The agent’s face had gone pale. She nodded, her hands trembling as she typed something into her terminal. The man walked away without a backward glance, and the agent picked up a phone, her voice too quiet for Elena to hear.

The boarding announcement crackled over the intercom. “Aerovista Flight 717 to Lundmark is now boarding. We invite our first-class passengers and those requiring special assistance to come forward.”
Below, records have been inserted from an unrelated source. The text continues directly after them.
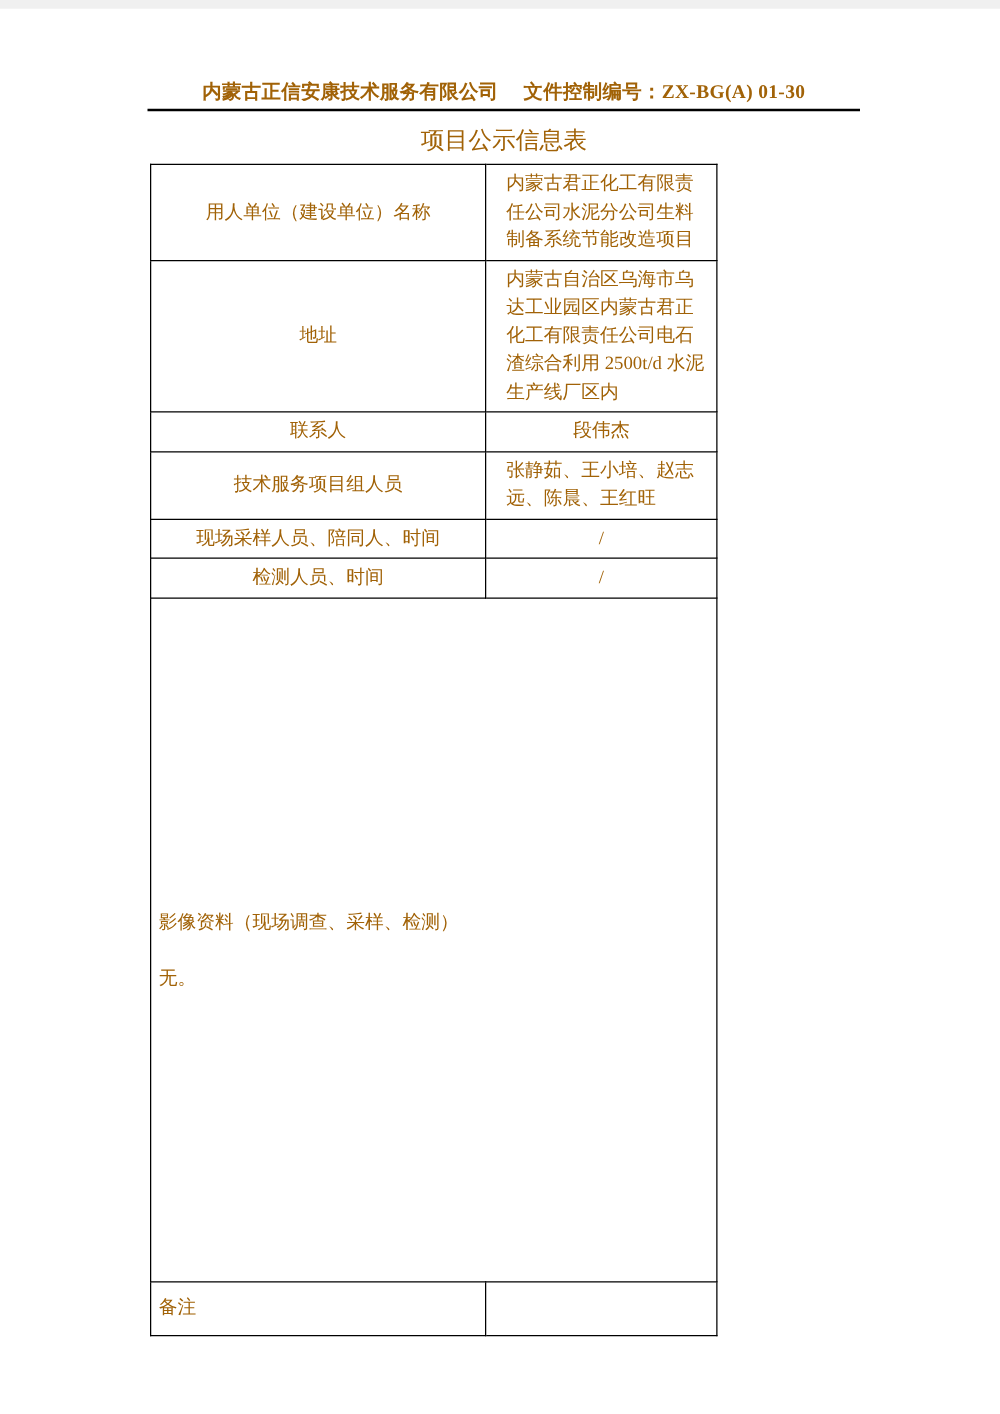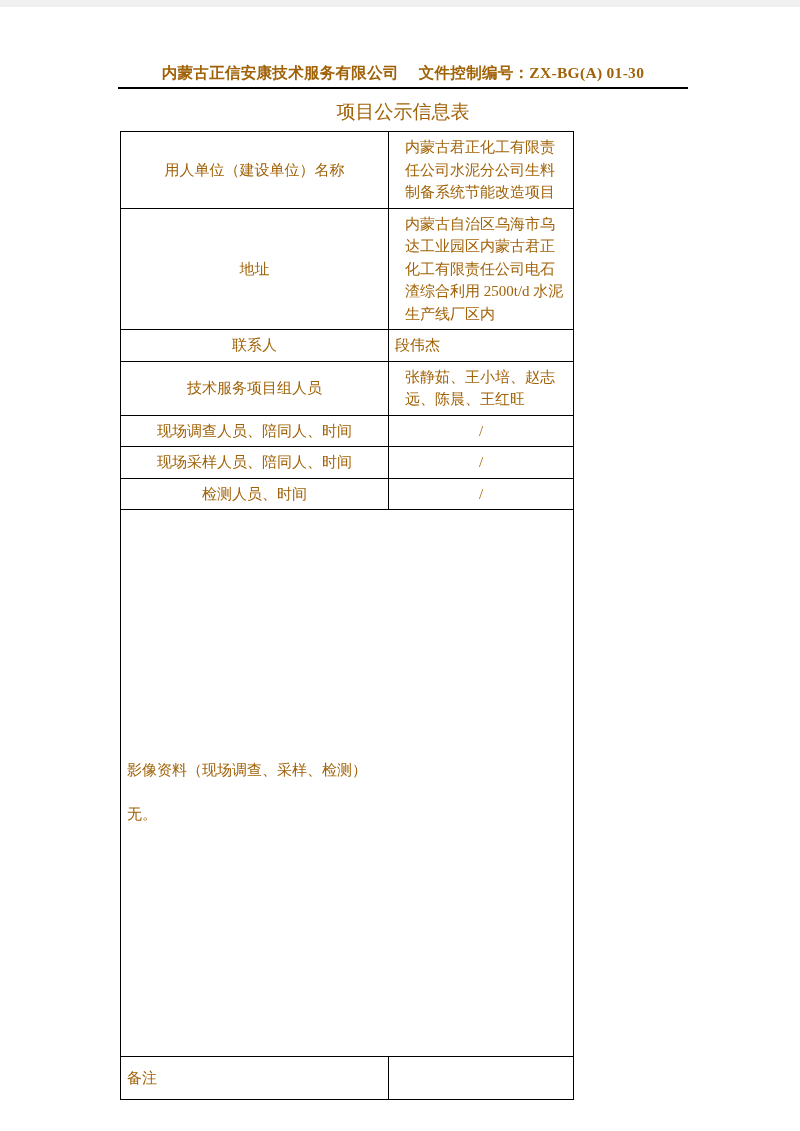--- a/index.html
+++ b/index.html
@@ -62,20 +62,21 @@
     padding: 4px 6px;
     font-size: 15px;
     line-height: 1.5;
     vertical-align: middle;
   }
   td.label {
     width: 255px;
     text-align: center;
   }
   td.value {
+    text-align: center;
   }
   td.value.lead {
     text-align: left;
     padding-left: 16px;
   }
   td.slash {
     text-align: center;
   }
   .media-body {
     text-align: center;
@@ -122,24 +123,20 @@
       </tr>
       <tr>
         <td class="label">联系人</td>
         <td class="value">段伟杰</td>
       </tr>
       <tr>
         <td class="label">技术服务项目组人员</td>
         <td class="value lead">张静茹、王小培、赵志远、陈晨、王红旺</td>
       </tr>
       <tr>
-        <td class="label">现场调查人员、陪同人、时间</td>
-        <td class="slash">/</td>
-      </tr>
-      <tr>
         <td class="label">现场采样人员、陪同人、时间</td>
         <td class="slash">/</td>
       </tr>
       <tr>
         <td class="label">检测人员、时间</td>
         <td class="slash">/</td>
       </tr>
       <tr>
         <td class="media-body" colspan="2">
           <div class="media-none">影像资料（现场调查、采样、检测）</div>

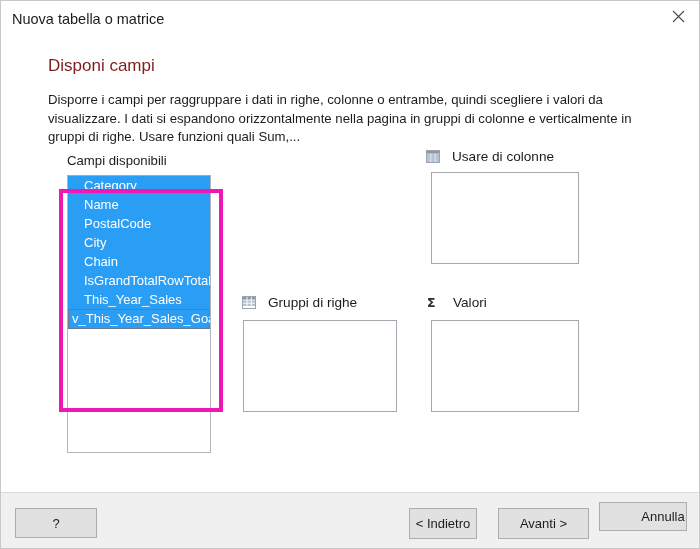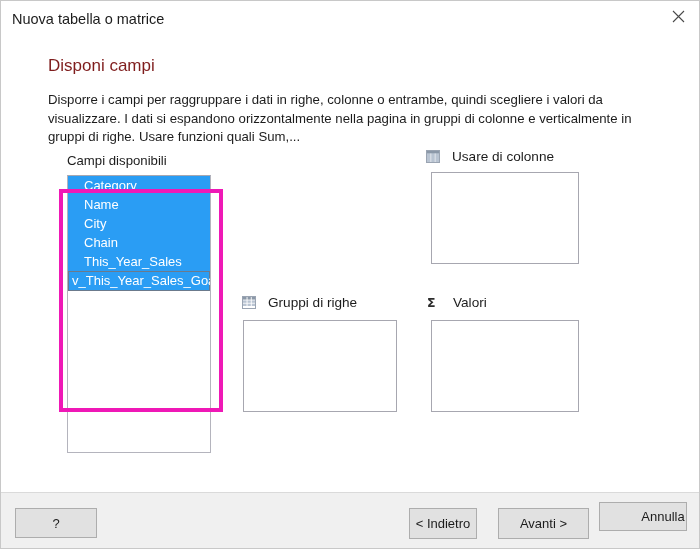--- a/index.html
+++ b/index.html
@@ -237,22 +237,24 @@
   <div id="content">
 
     <div id="page-heading">Disponi campi</div>
     <div id="page-description">Disporre i campi per raggruppare i dati in righe, colonne o entrambe, quindi scegliere i valori da visualizzare. I dati si espandono orizzontalmente nella pagina in gruppi di colonne e verticalmente in gruppi di righe. Usare funzioni quali Sum,...</div>
 
     <div id="available-fields-pane">
       <div id="available-fields-label">Campi disponibili</div>
       <div id="available-fields-list">
           <div class="field-item selected">Category</div>
           <div class="field-item selected">Name</div>
+          <div class="field-item selected">PostalCode</div>
           <div class="field-item selected">City</div>
           <div class="field-item selected">Chain</div>
+          <div class="field-item selected">IsGrandTotalRowTotal</div>
           <div class="field-item selected">This_Year_Sales</div>
           <div class="field-item selected focused">v_This_Year_Sales_Goal</div>
         </div>
     </div>
 
     <div id="highlight-rect"></div>
 
     <div class="zone-label-row" id="zone-column-groups-label">
       <span class="zone-icon">
         <svg width="14" height="13" viewBox="0 0 14 13" aria-hidden="true">

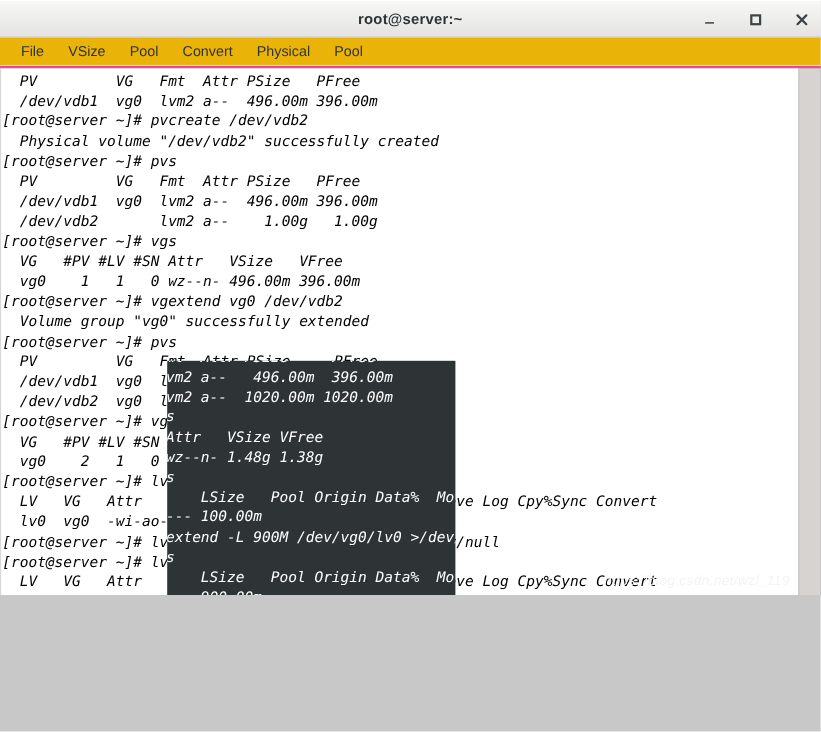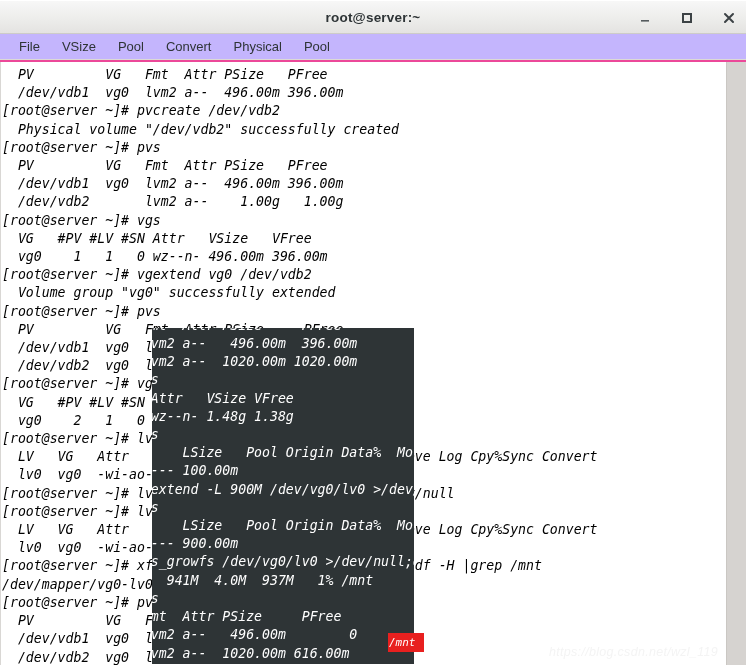--- a/index.html
+++ b/index.html
@@ -2,21 +2,21 @@
 <html><head>
 <meta charset="utf-8">
 <style>
   html,body{margin:0;padding:0;}
   body{
     width:746px;height:665px;overflow:hidden;
     background:#c8c8c8;
     font-family:"Liberation Sans", sans-serif;
   }
   .window{
-    position:absolute;left:0;top:0;width:746px;height:665px;
+    position:absolute;left:0;top:0;width:746px;height:541px;
     background:#f2f1f0;
     display:flex;flex-direction:column;
     box-sizing:border-box;
   }
   
   .titlebar{
     position:relative;
     height:34px;min-height:34px;
     background:linear-gradient(to bottom,#f7f7f7 0%,#ececea 60%,#e4e3e1 100%);
     border-bottom:1px solid #cdcbc8;
@@ -36,21 +36,21 @@
   .win-btn{
     width:22px;height:22px;
     display:flex;align-items:center;justify-content:center;
     color:#555b5e;font-size:13px;line-height:1;
     cursor:default;
   }
   .win-btn svg{display:block;}
   
   .menubar{
     height:26px;min-height:26px;
-    background:#c4b5fd;
+    background:#eab308;
     border-bottom:1px solid #dcdad5;
     display:flex;align-items:center;
     padding-left:8px;
     box-sizing:border-box;
   }
   .menu-item{
     font-size:13px;color:#2e3436;
     padding:3px 11px;
     cursor:default;white-space:nowrap;
   }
Elena rose. She touched the data card hidden in her jacket lining, the digital ghost of her father’s ledger. Somewhere in that ledger were names. Companies that had poisoned the water. Officers who had covered it up. A system built on blood and silence, now buried under glass and steel.

She didn’t know what awaited her in Lundmark. She didn’t know who had sent the ticket or what they wanted in return. But she knew, with a certainty that felt almost like her father’s voice speaking inside her chest, that Flight 717 was not taking her away from Ironwood’s demons.

It was carrying her straight into their heart.

She handed her boarding pass to the agent. The woman glanced at it, then at Elena’s face, and something flickered in her eyes—recognition, or perhaps warning.

“Seat 3A,” the agent said. “Enjoy your flight, Miss Marquez.”

The jet bridge was a long, white tube that smelled of jet fuel and recycled air. Elena walked it alone, her footsteps echoing on the metal floor. Ahead, she could see the silver-haired man’s silhouette disappearing into the aircraft. Behind her, the terminal’s glass walls framed the Ironwood skyline, its new towers glittering like teeth in the mouth of the night.

She boarded the plane. She found her seat. She fastened her seatbelt and watched the flight attendants demonstrate the safety procedures, their movements practiced and mechanical. The cabin lights dimmed. The engines hummed to life.

As the plane began its taxi toward the runway, Elena closed her eyes and thought of the ledger. Every debt her father had recorded. Every wrong he had sworn would be made right.

Somewhere in the cargo hold, sealed inside a silver crate, a virus called Sanguine-7 was beginning its long journey across the Atlantic.

And in seat 1A, Viktor Korr was counting the minutes until the incubation period began.